New
#11
I haven't been running any VM player since that wouldn't work on the Vista Home Premium some time back when first looking for something a little more then DOSBox. The Portable Virtual Box requires the program in the guide to have a shared virtual drive on the host where you upload through Live Mail storage in order to download onto the Portable VBox vhd there.
That's more or less a two step process required for seeing files transferred over from the main to PVBox 7 installation. The SUN program does offers a couple of interesting items not seen in the MS Virtual PC and XP mode alike with the option to raise the video memory up from the default 12mb to 128mb and switch between the default Realtek audio to the SB 16bit for sound.
With something to enable direct access to at leasr the optical drive older dos/95/98 compatible and other slightly newer games for 98-XP would like run with sound due to those two options!
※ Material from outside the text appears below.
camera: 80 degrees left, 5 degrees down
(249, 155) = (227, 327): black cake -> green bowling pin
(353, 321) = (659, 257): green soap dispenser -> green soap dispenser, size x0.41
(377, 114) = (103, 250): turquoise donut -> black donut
The 128mb would be a match for some requiring 128mb and the older dos Window 9x compatible games seeing the 64mb required.
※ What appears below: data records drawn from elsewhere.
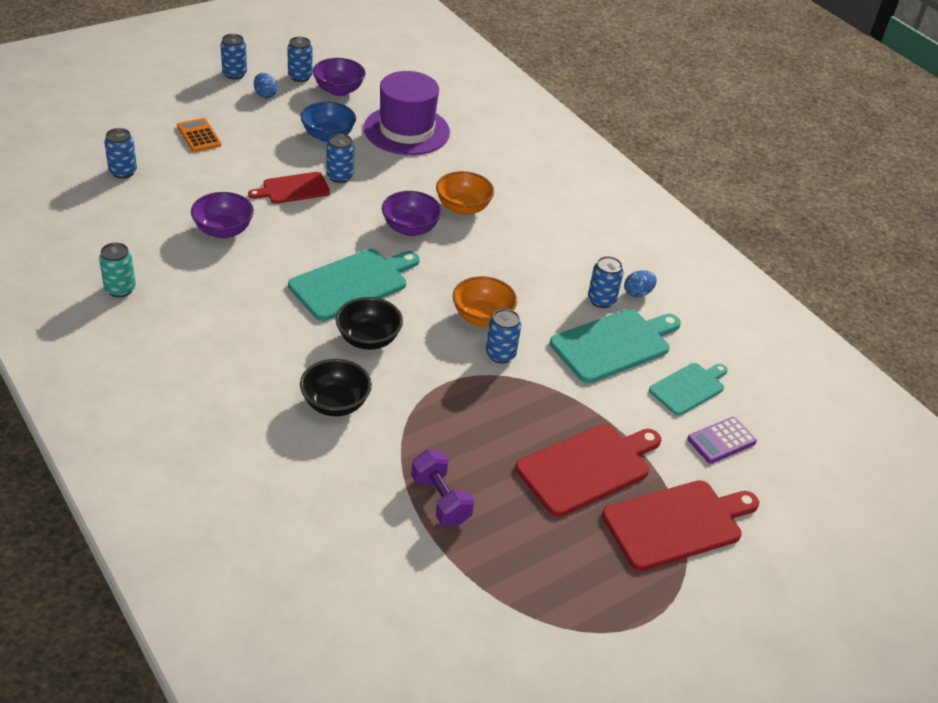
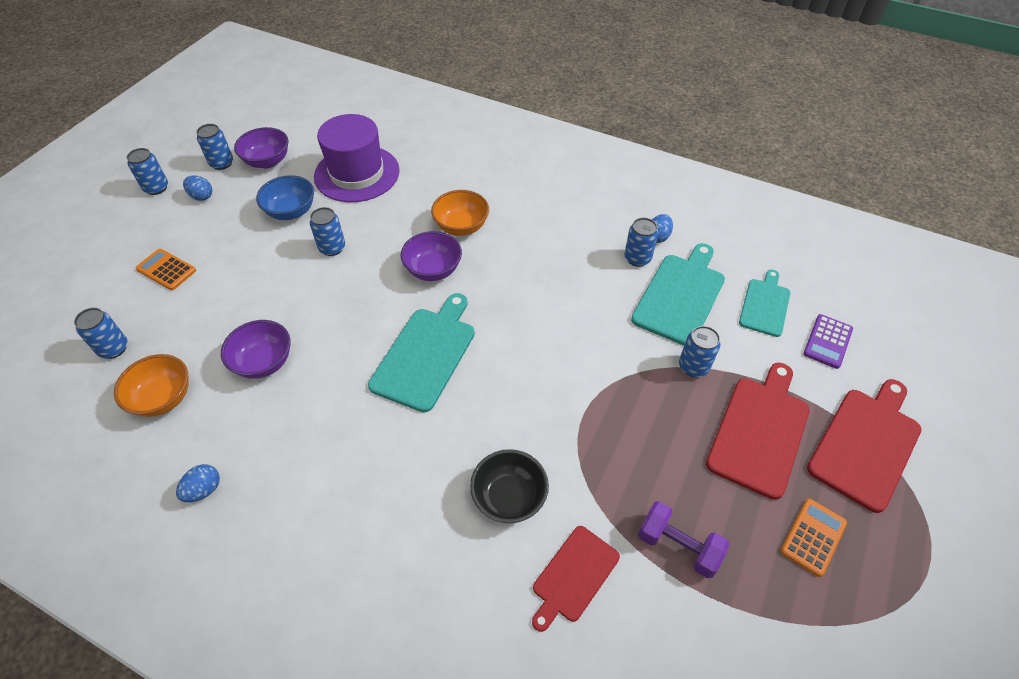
camera: 25 degrees left, 10 degrees up
(120, 289) = (204, 490): turquoise can -> blue egg
(293, 189) = (298, 282): red cutting board -> red cutting board (574, 576)
(368, 339) = (484, 407): black bowl -> none
(482, 317) = (561, 327): orange bowl -> orange bowl (163, 398)
(500, 354) = (604, 357): blue can -> blue can (693, 367)
(560, 553) = (813, 537): none -> orange calculator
The MS angle at present is geared mainly at business and commecial server application rather then the home user type desktop application at this stage while improvement will eventually be seen at their rate for home use. The 3rd party programmers might be able to take advantage of that fact to get into the home market with their offers.
I still have to try working with the regular VBox you run from the main drive. Once I am able to get into that further I can give you some ideas there.
Thanks for reply.
Please take a look here:
Vista EULA forbids virtualization
I haven't seen any info (reliable) yet about this for Windows 7 so I'm still not sure if HP version of W7 will be able to support VM in accordance with the license.
And, most consumers do not have access to read the EULA until after the shrink wrap is removed creating a nearly unreturnable item.